The one rival Jensen Huang won't ignore in 2025
Huang also reiterated that US export bans are accelerating Huawei's dominance in China's AI chip sector during Computex 2025. Since 2022, when restrictions began tightening, most recently under President Donald Trump, Nvidia's market share in China has dropped from 95% to 50%, forcing US$5.5 billion in inventory write-downs.
With over 90% of Nvidia's revenue tied to data center chips, the ban on models like the H20 has left a vacuum filled by Huawei, which now relies on SMIC and in-house DUV fabs. Huang warns that these policies strengthen China's self-sufficiency and undermine US global AI leadership.
Huawei tightens 5G grip while Western telecom giants slash jobs
While Ericsson, Nokia, Samsung Electronics, and Fujitsu downsize amid weak RAN demand and policy inertia, Huawei is scaling up, investing US$25 billion in R&D in 2024 alone, or 20.8% of its revenue. Over half of Huawei's 200,000 employees now work in R&D. In contrast, Nokia targets EUR1 billion (approx. $1.14 billion) in cuts by 2026, while Mavenir and Parallel Wireless face mounting debt and layoffs.
Even ZTE has trimmed over 6,400 jobs. As China leans on state-backed coordination, Huawei is emerging as a vendor and a global telecom standards-setter, positioned to shape 6G, SAGIN, and intelligent IoT.
Wolfspeed's stumble opens the door to China's SiC ambitions
Wolfspeed, a US leader in 8-inch SiC wafers, is reportedly nearing bankruptcy, disrupting the global power semiconductor market. Strained by high costs, delayed subsidies, and slowing EV demand, it has ceded ground to Chinese players like SICC and Sanan Optoelectronics, who offer faster, more cost-effective solutions.

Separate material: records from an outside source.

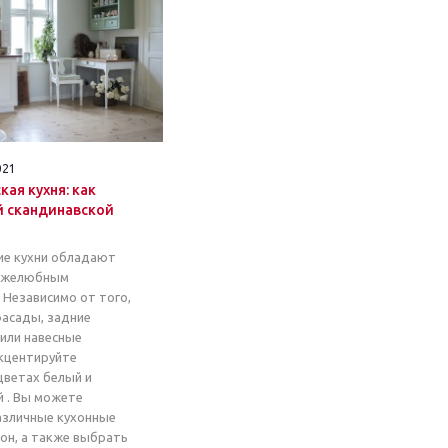
021
ая кухня: как
й скандинавской
ие кухни обладают
ружелюбным
 Независимо от того,
фасады, задние
 или навесные
акцентируйте
цветах белый и
й . Вы можете
зличные кухонные
он, а также выбрать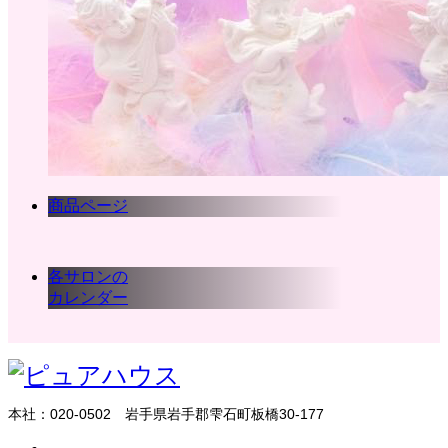
商品ページ
各サロンの
カレンダー
本社：020-0502 岩手県岩手郡雫石町板橋30-177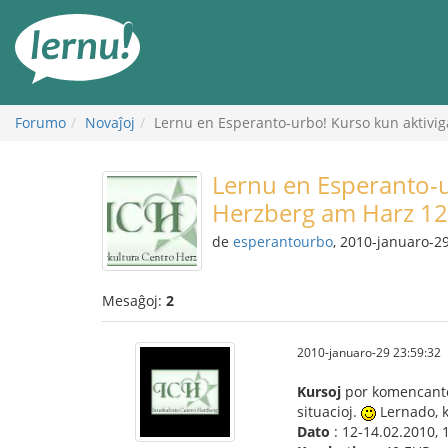
Al
la
enhavo
Forumo
Novaĵoj
Lernu en Esperanto-urbo! Kurso kun aktivig
Lernu en Esperanto-u
Herzberg am Harz 12
de
esperantourbo
, 2010-januaro-2
Mesaĝoj:
2
2010-januaro-29 23:59:32
Kursoj
por komencantoj
situacioj.
Lernado, 
Dato
: 12-14.02.2010,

With automakers shifting to hybrid SiC strategies and postponing high-voltage transitions, Wolfspeed's collapse could unleash a wave of IP transfers, talent shifts, and market realignment, benefiting China's rapidly advancing SiC ecosystem.
TSMC's US expansion falls short without key packaging capacity
TSMC plans to build nine new sites by 2025—six fabs and one packaging plant in Taiwan, plus fabs in the US and Japan—but notably omits the two previously promised US packaging facilities. This omission undermines the "Made in USA" narrative, as critical packaging for chips like Nvidia's Blackwell remains Taiwan-based. Despite US$165 billion pledged for US operations, most CoWoS and SoIC capacity expansion remains in Taiwan. TSMC's next-gen Chiayi packaging hub, vital for AI and iPhone chips, won't begin mass production until 2026.
DeepSeek's R2 still missing—Founder Liang drops V3 research instead
On January 20, 2025, China's DeepSeek launched its R1 model, marking a strategic shift in the LLM race with a lean, open-source approach that contrasts with the US's compute-heavy AI development.
As the US pushes global initiatives like Trump's Stargate Project, backed by OpenAI, Nvidia, and SoftBank, DeepSeek is quietly gaining ground. Its next model, R2, was expected in May but is now likely delayed to July or August, based on prior release cycles. Each DeepSeek launch underscores the widening gap in AI philosophies between China and the US and reshapes the competitive global AI landscape.